Kirk continued to pull open the door until a steel hand reached and grabbed at her shoulder. She instantly dropped, rolled through the opening to the impulse deck and jumped to her feet. There were too many Borg to count and her attacks, mostly blind, focused on harsh shoves. She displaced or threw the clumsy insects down before they could grab and contaminate her with their lecherous touch. She cleared the deck and could still hear Jubae’s throaty battle cries. Her uniform ripped apart, the top half shredded as she pulled away from the collective grasp and ran toward the Emergency impulse flush venting control.

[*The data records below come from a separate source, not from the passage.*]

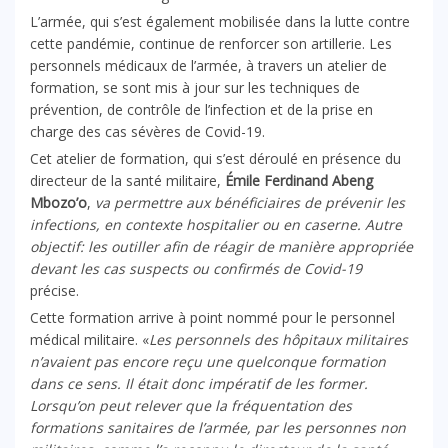
L’armée, qui s’est également mobilisée dans la lutte contre
cette pandémie, continue de renforcer son artillerie. Les
personnels médicaux de l’armée, à travers un atelier de
formation, se sont mis à jour sur les techniques de
prévention, de contrôle de l’infection et de la prise en
charge des cas sévères de Covid-19.
Cet atelier de formation, qui s’est déroulé en présence du
directeur de la santé militaire,
Émile Ferdinand Abeng
Mbozo’o
,
va permettre aux bénéficiaires de prévenir les
infections, en contexte hospitalier ou en caserne. Autre
objectif: les outiller afin de réagir de manière appropriée
devant les cas suspects ou confirmés de Covid-19
précise.
Cette formation arrive à point nommé pour le personnel
médical militaire. «
Les personnels des hôpitaux militaires
n’avaient pas encore reçu une quelconque formation
dans ce sens. Il était donc impératif de les former.
Lorsqu’on peut relever que la fréquentation des
formations sanitaires de l’armée, par les personnes non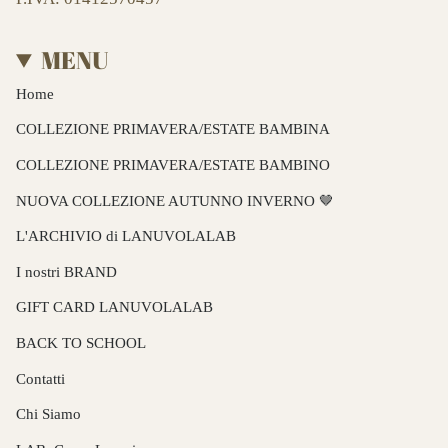
MENU
Home
COLLEZIONE PRIMAVERA/ESTATE BAMBINA
COLLEZIONE PRIMAVERA/ESTATE BAMBINO
NUOVA COLLEZIONE AUTUNNO INVERNO 🤎
L'ARCHIVIO di LANUVOLALAB
I nostri BRAND
GIFT CARD LANUVOLALAB
BACK TO SCHOOL
Contatti
Chi Siamo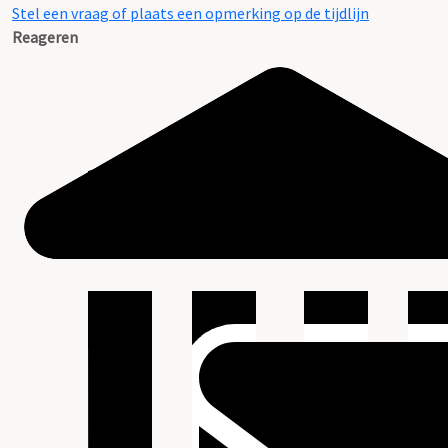
Stel een vraag of plaats een opmerking op de tijdlijn
Reageren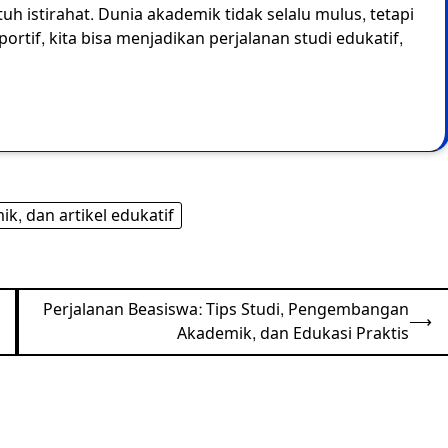
h istirahat. Dunia akademik tidak selalu mulus, tetapi
rtif, kita bisa menjadikan perjalanan studi edukatif,
k, dan artikel edukatif
Perjalanan Beasiswa: Tips Studi, Pengembangan
⟶
Akademik, dan Edukasi Praktis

And then Kirk stopped dead in her tracks as fear and awe encompassed her. Her brave eyes panned up expecting to see the massive reactors of the impulse engines.
But there was nothing.
The entire Impulse deck had been cut away and only the black stained interior of the Borg hive dominated her view. The battle had started less than twenty minutes ago and already they had decimated the fleet, and dissected the Agincourt as if it were a toy. Jubae’s cries suddenly were silenced and only the dull mantra of Locutus remained. Earth was doomed, the Federation would fall and there was nothing Amanda T. Kirk could do about it.
She turned to face death, as it walked in a collective march toward her, surrounding her. She raised her arms and stood ready. She had never feared death, and as the Borg moved in she realized that it was life that she had been truly afraid of. She had been living it for this moment, to die the defiant death and join her crew from the Tetsuo Shima. Her survivor guilt was now being answered.
Death came as memories of her mother, father, sister, and Savvik came rushing through her mind. If only she had more time…
Then a transporter beam whisked her away.
She knew where she was, but couldn’t believe it. From the shuttle window Kirk could see the massive leviathan moving over them like a living metallic world. Then, as if it had never happened, the great beast launched away into hyper-light speed.
There were six of them cramped inside a tiny two-man craft, the only remnants of the crew of the Agincourt. The battle was over, twenty-two minutes and seven seconds later. The fleet decimated, the world forever changed.